À lire aussiMacron choisit la stratégie de la saturation médiatique

Sur ce terrain aussi, la guerre a changé le président français. En 2008, la France, avec l’Allemagne, avait mis son veto à l’entrée de l’Ukraine et de la Géorgie dans l’Otan. «À l’époque nous n’avons pas su apporter une réponse européenne. Nous avons provoqué la vindicte russe sans donner des garanties suffisantes à ces pays», reconnaît-il. Aujourd’hui, alors que l’agression russe a fait de l’Ukraine «un acteur majeur», Emmanuel Macron cite le diplomate américain Henry Kissinger, qui après y avoir été très opposé, défend aujourd’hui l’entrée de l’Ukraine dans l’Otan. «Je partage sa vision. Il faut donner des garanties de sécurité tangibles et crédibles à l’Ukraine», même s’il sait aussi que le manque d’unanimité sur le sujet rend l’intégration de l’Ukraine dans l’Otan au prochain sommet de Vilnius «irréaliste». Au moins cette fois, la France ne sera pas le pays qui bloque le rapprochement vers l’Alliance atlantique…

Mais il faut aussi préparer l’avenir de l’Europe dans un monde où la géographie de la Russie «ne changera pas» et où la prochaine Administration américaine ne sera pas forcément en phase avec les choix européens. «Je veux écarter tous les fantasmes: je ne veux pas remplacer l’Otan pas un condominium franco-allemand», a-t-il dit devant un public qui a souvent soupçonné la France d’œuvrer à l’affaiblissement de l’Alliance atlantique.

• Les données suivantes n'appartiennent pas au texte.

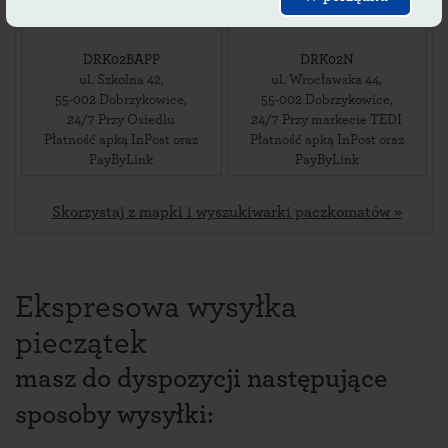
PayByLink
PayByLink
DRK02BAPP
DRK02N
ul. Szkolna 42
,
ul. Wrocławska 44
,
55-002
Dobrzykowice
,
55-002
Dobrzykowice
,
24/7 Przy Osiedlu
24/7 Przy markecie TEDI
Płatność apką InPost oraz
Płatność apką InPost oraz
PayByLink
PayByLink
Skorzystaj z mapki i wyszukiwarki paczkomatów »
Ekspresowa wysyłka
pieczątek
masz do dyspozycji następujące
sposoby wysyłki:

La guerre russe en Ukraine a donné raison à la vision française d’une Europe stratégique. Elle a poussé les pays européens à augmenter leurs budgets de défense et à réfléchir sur une nouvelle organisation de la sécurité du continent. «L’autonomie stratégique d’Emmanuel Macron était un rêve. Nous en avons fait la réalité», résume Olha Stefanichyna, vice-première ministre ukrainienne. «La souveraineté n’est plus une lubie française», se félicite le président. Il appelle ses partenaires à accélérer la construction d’une capacité européenne plus souveraine. Tout en travaillant main dans la main avec les États-Unis, la résilience européenne, prévient-il, doit continuer à se construire, notamment aux niveaux militaire et industriel. Il en va, pense-t-il, de «l’avenir de notre continent».